A scene of a flagellant procession from the film The Seventh Seal by Ingmar Bergman. As the Black Death swept Europe in 1348 / 1349, a radicalized Christian movement developed that paraded from town to town, whipping themselves, wearing crowns of throrns, and engaging in other self-infliction as they begged for Gods forgiveness. The prevalent belief was the plague was a punishment by God on mankind because of his sins. The flagellants started in the Rhine valley and quickly spread across Germany. They usually advanced into a town ahead of the plague, where they preached and abused themselves before the local population, stirring them into a religious fanaticism. It was hoped this fanatic conversion would result in Gods forgiveness and the community being spared. (Undoubtably in some cases the flagellants actually brought the plague with them without knowing it). The Jews and other marginalized populations in the community would be accused, attacked, and often murdered en masse through large public burnings. The idea behind this, spread by the flagellants, was that the Christians were being punished for allowing the Jewish non-believers to live in peace next to them, and now the time had come to cleanse the community of their evil.

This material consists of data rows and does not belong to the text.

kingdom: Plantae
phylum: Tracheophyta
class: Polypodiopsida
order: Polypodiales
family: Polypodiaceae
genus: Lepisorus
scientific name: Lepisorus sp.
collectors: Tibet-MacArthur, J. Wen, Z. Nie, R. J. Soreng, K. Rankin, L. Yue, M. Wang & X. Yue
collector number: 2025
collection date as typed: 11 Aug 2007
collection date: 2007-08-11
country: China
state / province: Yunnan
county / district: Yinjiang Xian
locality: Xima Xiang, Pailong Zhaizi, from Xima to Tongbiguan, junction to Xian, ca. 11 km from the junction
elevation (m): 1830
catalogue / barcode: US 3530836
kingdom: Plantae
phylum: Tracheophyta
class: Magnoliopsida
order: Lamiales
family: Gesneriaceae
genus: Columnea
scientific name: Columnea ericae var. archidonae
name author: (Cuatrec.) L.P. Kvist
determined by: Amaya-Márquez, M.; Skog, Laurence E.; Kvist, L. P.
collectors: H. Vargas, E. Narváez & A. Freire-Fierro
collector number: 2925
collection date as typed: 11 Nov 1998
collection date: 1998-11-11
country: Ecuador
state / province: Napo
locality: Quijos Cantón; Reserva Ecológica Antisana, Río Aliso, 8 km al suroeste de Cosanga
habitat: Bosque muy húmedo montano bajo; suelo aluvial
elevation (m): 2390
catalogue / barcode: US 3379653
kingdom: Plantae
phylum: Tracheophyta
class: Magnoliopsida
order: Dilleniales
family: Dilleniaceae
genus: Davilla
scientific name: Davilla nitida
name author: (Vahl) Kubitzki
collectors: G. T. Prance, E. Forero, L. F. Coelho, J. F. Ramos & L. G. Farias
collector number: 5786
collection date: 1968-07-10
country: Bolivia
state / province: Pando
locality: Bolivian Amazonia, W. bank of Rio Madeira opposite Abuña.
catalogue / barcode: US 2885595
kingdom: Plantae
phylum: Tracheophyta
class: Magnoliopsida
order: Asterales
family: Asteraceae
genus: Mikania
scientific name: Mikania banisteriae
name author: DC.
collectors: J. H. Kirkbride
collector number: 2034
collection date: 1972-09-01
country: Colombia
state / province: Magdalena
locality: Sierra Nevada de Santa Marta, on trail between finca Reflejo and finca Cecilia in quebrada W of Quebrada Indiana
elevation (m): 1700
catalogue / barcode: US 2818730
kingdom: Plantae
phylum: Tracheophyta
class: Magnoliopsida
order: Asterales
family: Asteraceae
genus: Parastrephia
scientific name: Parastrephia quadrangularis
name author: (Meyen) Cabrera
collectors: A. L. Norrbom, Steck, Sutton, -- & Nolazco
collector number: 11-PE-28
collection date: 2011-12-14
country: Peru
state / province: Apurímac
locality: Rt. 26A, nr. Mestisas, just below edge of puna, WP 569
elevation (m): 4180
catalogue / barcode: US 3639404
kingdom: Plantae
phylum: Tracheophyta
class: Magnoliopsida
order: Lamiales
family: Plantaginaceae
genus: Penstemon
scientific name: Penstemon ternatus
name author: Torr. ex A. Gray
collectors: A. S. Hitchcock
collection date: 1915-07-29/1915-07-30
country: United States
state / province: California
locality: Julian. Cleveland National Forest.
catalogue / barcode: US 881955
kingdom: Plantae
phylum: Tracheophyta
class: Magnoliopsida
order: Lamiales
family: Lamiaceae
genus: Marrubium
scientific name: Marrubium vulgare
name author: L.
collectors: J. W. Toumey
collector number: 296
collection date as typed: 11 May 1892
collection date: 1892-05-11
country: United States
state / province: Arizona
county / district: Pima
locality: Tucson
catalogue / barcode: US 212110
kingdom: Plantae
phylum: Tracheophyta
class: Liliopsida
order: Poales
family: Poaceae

Many thousands of Jews were murdered in horrific massacres across Germany. Only Vienna seems to have not brutally persecuted the Jews during the Black Death period, and as a result the Jewish population of the city grew as refugees from other areas fled to the city. In this scene of a flagellant procession, Bergman attempts to capture the religious fanaticism that they spread across Central Europe, a fanaticism that induced the mass murder and expulsion of Jews.